#### [Exercise aim]
Copy each line below in which the string "type" appears.

#### [Record extracts]

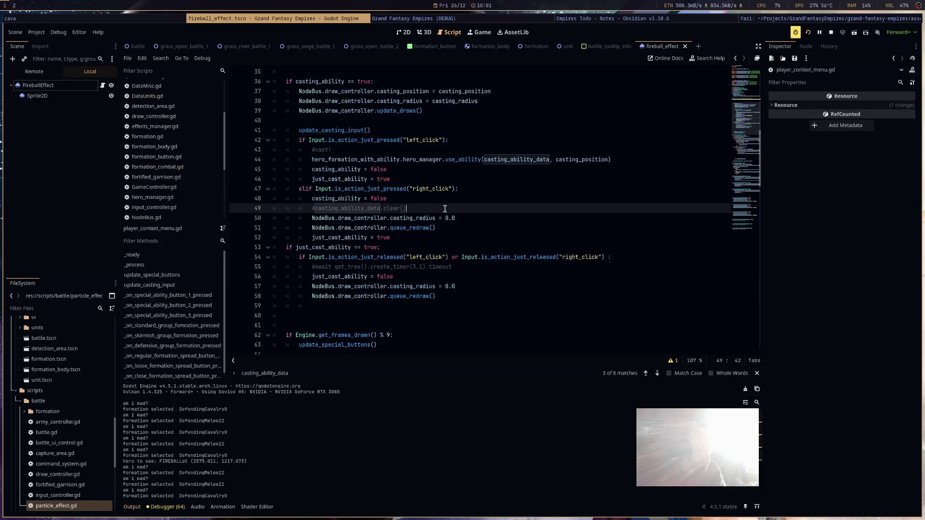
{"action": "type", "text": "here ma"}
{"action": "type", "text": "y be a duplication error i cant find"}
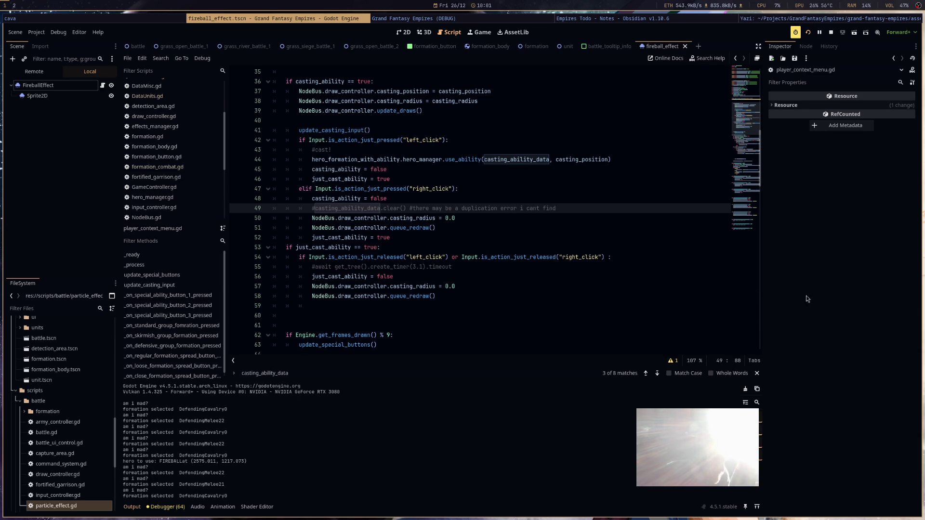
Review the script and undo an accidental line break on line 49.
{"action": "scroll", "coordinate": [598, 268], "scroll_direction": "down", "scroll_amount": 4}
{"action": "scroll", "coordinate": [598, 268], "scroll_direction": "down", "scroll_amount": 2}
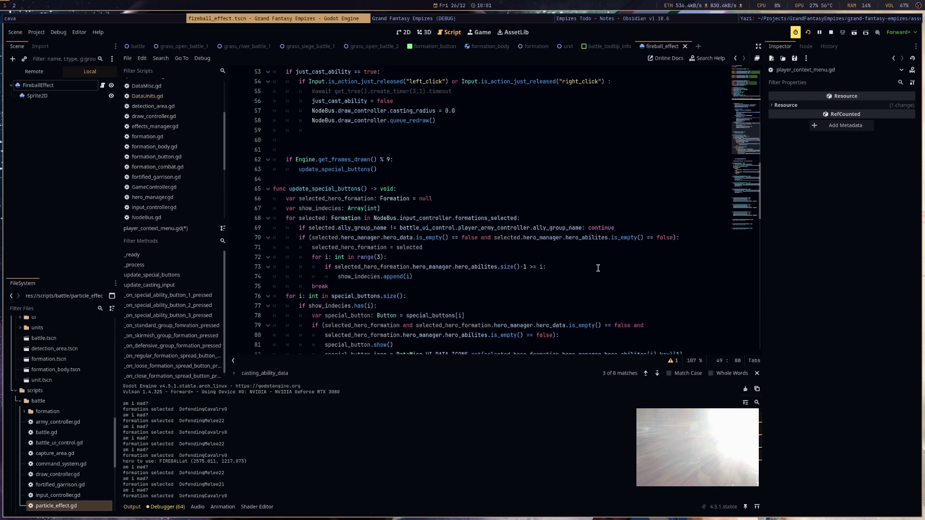
{"action": "scroll", "coordinate": [598, 268], "scroll_direction": "down", "scroll_amount": 3}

#### [Output for this exercise]
{"action": "type", "text": "here ma"}
{"action": "type", "text": "y be a duplication error i cant find"}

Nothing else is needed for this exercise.